A biometric recognition timeclock is a great way to assure that the employee who is ‘on the clock’ is actually the one on-site and performing work, as it utilizes a part of the person’s body as their verification. In mainstream practice, I find two main types of biometric clocks; hand recognition and fingerprint recognition. In this article, I will discuss a few pros and cons, and how reliable they are in making a positive id.
First up is hand recognition. The device is the HandPunch clock which reads the unique geometry of each person’s hand. Contrary to popular belief, it does not read the person’s palm or finger prints, but it simply measures the length, width, and height of each of the four fingers of right hand. Fairly simple technology when you think about it. In fact, an individual missing a finger or even their entire right hand, can actually use their left hand upside down and successfully be registered on the clock and subsequently punch in/out. This is a good device as it is not sensitive to dirty hands, but it is highly susceptible to a dirty environment as the device uses a camera to view the hand.

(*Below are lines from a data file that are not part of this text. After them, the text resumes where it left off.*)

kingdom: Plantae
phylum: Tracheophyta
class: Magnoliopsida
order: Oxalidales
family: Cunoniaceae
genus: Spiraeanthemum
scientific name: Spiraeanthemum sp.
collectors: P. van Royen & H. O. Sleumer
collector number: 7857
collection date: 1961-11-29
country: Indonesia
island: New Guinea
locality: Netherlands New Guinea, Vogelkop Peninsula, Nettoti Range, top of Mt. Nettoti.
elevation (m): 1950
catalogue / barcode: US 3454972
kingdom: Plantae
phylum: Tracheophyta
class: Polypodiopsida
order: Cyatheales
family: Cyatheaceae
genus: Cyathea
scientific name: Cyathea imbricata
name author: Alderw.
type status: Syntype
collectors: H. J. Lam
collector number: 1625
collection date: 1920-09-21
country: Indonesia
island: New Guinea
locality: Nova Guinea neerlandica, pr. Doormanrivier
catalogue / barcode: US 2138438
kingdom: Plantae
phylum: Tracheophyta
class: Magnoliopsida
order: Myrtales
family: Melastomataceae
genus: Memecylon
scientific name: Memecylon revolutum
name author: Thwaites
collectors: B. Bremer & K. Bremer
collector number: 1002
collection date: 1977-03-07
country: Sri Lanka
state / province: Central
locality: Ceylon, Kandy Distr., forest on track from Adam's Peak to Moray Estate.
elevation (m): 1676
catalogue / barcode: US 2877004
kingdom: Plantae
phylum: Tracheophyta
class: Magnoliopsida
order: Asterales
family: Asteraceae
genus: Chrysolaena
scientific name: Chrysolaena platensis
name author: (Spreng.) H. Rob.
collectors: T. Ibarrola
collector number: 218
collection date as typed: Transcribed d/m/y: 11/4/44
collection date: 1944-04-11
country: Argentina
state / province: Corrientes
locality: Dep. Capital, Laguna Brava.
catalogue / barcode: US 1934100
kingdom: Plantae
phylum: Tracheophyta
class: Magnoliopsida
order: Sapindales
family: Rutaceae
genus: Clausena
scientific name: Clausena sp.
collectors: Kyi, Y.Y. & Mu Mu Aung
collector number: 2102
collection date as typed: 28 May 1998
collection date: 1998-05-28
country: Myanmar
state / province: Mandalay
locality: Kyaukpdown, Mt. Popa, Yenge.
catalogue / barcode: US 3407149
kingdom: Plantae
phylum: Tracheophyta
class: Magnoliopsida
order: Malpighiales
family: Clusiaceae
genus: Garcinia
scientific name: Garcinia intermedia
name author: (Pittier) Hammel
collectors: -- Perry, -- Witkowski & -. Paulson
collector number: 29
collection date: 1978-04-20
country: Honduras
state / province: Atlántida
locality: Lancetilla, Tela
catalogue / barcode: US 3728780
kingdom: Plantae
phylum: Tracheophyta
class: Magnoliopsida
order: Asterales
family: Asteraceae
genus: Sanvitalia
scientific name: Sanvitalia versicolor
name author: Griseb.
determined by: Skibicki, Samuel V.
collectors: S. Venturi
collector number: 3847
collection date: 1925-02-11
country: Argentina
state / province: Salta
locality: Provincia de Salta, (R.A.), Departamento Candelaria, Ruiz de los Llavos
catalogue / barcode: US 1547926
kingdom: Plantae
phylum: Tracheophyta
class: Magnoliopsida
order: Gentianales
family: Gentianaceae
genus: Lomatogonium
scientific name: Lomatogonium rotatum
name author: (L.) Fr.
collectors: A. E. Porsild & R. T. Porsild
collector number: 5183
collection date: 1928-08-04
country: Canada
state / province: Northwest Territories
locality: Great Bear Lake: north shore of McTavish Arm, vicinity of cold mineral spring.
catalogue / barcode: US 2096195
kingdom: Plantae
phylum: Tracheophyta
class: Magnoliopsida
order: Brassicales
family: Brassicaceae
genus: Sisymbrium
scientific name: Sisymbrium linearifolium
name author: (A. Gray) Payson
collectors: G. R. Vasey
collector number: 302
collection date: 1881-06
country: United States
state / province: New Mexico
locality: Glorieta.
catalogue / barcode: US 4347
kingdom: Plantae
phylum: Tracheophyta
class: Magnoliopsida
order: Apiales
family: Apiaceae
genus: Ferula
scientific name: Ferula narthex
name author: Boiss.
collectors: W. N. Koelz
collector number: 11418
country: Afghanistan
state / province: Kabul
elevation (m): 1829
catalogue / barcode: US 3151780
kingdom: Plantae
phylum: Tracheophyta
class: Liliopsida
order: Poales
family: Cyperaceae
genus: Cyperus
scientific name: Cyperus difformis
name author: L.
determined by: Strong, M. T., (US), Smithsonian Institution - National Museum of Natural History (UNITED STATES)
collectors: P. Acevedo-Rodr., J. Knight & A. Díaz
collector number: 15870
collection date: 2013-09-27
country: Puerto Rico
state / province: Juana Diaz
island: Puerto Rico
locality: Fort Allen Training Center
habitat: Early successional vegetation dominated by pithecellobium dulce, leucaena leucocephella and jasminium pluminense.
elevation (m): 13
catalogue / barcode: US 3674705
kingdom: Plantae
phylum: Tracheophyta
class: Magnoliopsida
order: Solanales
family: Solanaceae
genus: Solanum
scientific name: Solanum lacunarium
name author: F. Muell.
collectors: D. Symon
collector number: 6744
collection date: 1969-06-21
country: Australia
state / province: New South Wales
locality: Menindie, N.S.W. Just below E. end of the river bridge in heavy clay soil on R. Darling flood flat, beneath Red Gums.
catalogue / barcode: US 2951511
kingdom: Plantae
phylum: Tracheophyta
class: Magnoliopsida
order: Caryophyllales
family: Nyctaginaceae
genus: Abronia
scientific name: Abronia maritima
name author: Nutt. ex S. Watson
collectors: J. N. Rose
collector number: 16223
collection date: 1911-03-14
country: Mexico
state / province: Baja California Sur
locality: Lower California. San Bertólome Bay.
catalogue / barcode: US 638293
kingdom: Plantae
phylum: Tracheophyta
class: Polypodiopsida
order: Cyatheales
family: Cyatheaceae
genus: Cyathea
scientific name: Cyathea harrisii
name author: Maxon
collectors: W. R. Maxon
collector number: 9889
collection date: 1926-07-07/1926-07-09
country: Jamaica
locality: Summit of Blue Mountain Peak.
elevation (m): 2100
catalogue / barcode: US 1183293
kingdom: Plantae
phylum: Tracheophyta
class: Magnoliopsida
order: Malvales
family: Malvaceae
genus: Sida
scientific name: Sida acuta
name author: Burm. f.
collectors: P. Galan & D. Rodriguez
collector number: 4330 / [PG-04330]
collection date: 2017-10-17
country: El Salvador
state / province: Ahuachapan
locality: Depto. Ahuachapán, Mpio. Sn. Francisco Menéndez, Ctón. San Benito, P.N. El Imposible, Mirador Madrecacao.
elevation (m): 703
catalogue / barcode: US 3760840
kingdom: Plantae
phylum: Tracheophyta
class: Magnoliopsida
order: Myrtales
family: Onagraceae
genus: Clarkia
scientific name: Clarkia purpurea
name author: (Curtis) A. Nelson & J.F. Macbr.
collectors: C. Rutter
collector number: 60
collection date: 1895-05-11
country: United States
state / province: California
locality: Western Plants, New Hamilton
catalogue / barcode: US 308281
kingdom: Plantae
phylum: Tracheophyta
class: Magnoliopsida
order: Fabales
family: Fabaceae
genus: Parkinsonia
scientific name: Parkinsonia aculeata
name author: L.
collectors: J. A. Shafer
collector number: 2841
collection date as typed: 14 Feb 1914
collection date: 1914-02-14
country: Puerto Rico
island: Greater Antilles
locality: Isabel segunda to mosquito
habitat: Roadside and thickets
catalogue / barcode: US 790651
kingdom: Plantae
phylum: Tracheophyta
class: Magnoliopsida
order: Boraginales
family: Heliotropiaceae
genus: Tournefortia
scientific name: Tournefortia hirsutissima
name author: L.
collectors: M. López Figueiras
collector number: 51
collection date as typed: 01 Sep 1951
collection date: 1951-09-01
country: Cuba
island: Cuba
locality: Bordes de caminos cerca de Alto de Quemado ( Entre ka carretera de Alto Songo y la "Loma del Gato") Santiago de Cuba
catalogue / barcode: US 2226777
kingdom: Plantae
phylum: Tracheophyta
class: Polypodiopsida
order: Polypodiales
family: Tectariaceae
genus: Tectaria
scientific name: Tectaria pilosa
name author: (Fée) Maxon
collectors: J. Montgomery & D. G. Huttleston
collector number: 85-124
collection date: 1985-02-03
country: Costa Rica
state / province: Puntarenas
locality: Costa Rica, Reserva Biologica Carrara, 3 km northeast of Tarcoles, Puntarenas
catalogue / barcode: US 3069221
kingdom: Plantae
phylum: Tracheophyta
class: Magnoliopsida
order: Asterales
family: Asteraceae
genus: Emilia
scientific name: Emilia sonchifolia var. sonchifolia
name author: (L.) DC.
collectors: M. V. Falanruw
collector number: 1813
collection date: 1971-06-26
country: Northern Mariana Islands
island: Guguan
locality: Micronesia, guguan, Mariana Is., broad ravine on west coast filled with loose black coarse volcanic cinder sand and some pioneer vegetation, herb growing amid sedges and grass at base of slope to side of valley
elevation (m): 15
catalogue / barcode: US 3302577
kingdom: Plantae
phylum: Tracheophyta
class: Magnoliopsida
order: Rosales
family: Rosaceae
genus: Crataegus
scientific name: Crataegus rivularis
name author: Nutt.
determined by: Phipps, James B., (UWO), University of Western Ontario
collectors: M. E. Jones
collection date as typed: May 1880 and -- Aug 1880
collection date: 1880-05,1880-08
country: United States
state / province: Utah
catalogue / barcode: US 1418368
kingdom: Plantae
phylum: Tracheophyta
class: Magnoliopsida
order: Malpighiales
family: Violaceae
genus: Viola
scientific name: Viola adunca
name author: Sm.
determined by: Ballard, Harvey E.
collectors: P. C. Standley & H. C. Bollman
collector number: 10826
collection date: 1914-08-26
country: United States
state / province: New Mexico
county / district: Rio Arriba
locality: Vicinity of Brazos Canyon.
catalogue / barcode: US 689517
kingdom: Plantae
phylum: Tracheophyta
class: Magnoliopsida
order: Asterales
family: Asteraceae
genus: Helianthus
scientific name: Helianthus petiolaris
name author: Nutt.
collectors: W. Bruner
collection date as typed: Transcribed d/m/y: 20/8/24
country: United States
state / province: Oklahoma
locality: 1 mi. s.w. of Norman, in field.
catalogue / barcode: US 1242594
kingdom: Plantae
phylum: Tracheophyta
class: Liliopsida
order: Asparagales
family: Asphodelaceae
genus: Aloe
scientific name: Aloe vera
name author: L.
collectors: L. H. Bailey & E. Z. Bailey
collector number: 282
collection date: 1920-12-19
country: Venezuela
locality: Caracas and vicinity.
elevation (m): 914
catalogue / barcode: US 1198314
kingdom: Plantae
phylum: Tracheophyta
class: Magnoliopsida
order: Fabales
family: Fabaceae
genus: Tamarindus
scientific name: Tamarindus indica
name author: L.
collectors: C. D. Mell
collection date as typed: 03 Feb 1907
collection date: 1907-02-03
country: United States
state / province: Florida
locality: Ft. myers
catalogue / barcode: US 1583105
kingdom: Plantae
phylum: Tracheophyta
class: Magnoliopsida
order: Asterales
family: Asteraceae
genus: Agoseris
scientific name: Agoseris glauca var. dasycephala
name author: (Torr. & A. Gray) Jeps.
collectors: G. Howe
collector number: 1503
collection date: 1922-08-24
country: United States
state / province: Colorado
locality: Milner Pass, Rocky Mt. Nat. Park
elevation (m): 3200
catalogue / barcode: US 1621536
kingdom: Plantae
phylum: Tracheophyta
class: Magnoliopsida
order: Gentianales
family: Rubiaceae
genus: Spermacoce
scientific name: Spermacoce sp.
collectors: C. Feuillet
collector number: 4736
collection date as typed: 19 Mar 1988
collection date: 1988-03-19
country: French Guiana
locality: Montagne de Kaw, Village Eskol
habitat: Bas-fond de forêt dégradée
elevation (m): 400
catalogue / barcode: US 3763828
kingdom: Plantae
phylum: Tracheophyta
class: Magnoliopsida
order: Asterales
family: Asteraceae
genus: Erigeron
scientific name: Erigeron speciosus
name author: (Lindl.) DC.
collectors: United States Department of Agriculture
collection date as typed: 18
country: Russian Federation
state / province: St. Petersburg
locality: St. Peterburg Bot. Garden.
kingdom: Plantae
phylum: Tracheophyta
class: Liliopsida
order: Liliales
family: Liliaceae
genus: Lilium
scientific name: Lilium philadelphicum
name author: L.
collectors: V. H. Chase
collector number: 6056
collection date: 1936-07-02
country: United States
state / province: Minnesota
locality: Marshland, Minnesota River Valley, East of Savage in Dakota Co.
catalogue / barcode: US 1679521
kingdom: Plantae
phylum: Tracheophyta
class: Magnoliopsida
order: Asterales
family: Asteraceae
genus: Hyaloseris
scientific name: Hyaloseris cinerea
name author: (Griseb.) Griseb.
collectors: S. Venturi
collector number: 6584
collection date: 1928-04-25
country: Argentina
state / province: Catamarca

If dirt and debris gets in the way of the camera’s view, then its ability to take the measurement may fail. I would also consider it somewhat easy to spoof. Not something that can be done on a whim, but with a little planning and a day’s notice it is possible. All you need is a representation of the user’s hand, and a search of “silicon mold of hand” will put you on track to making one.
Now, on to fingerprints. Every finger has a unique print which is formed during the first trimester when we are in the womb. They can be made up of three distinct patterns containing arches, loops, and whorls, and it has been determined that general patterns are inherited, and you may share similarities to your parents. Unlike hand recognition, the fingerprint reading technology is almost as numerous as one has fingers, and I will ‘touch’ on a few of them.
Let’s break it down into two general types of technology. I would call one visual or optical, while the other we will call non-visual, to put it in layman’s terms. The visual utilizes a capture of a digital image looking at the surface of the finger. This type of clock is easy to recognize as the platen where finger is placed is a glass like surface and will most likely have a glow of light emitting from it. Underneath the surface is a prism where it is illuminated through one side and reflected through the opposite. A dirty surface can cause a bad image of the fingerprint, thus an unsuccessful verification. A huge disadvantage to this type of reader is the fact that the recognition is affected by the quality of the skin on the finger. A scared or dirty finger is easy to overcome by making sure the hands are clean and utilizing a finger that has a good quality print. The elasticity of skin also decreases with age, so we will find many seniors with prints that are either difficult to read, or non-existent. It is said that 1-2% of the population does not have fingerprints that will register on this type of technology. Another bad feature of the visual recognition reader is that they are even easier to spoof. Many readers can be fooled by a gelatin mold or even a photo copy (with a high relief) of a fingerprint. The show MythBusters did a segment on bypassing fingerprint readers with a number of methods and each were based on this type of reader.
Non-visual technology comes in a few flavors, ultrasound, solid-state, and multi-spectral. Ultrasound sensors employ acoustic signals transmitted towards the finger surface. Acoustic waves travel at different speeds through ridges and air lodged under the skin. The reflected acoustic signal or echo is captured to generate the image. This technology can be compromised by soft artificial materials such as gelatin (aka, the gummy bear spoof), and is not commonly found in use. A popular solid-state method is capacitive technology, which can also be found in the iPhone 6. This utilizes a system of electrical charges to measure the ridges and valleys of the sub-dermal live skin layer to form a fingerprint image. Sub-dermal is a plus, as they eliminate the need for clean, undamaged epidermal skin and a crystal clean reader surface. Multi-spectral imaging technology uses different light wavelengths to capture a sub-surface image. This type of system can differentiate between real fingers and simulated fingerprint ridges, as different wavelengths penetrate the skin to different depths and are absorbed differently by various chemical components of the skin. This technology is highly accurate, and can read fingerprints even when there is no visible print.
No matter which fingerprint device is decided upon, be sure that it does not store actual images of fingerprints, but rather what is referred to as a template. When a print is initially read during enrollment, it is translated to a numeric value, specific to the clock’s manufacturer. Then each time a print is obtained and converted to a template value, it is compared to the stored values. A match will prove a successful verification of identity. A system that stores actual images would be susceptible to identity theft. In fact, just last year, the Office of Personnel Management, which screens and hires federal workers, had a massive breach where 5.6 million fingerprint images were stolen. The ability to use this form of stolen identity is fairly limited right now, but could change over time as technology evolves.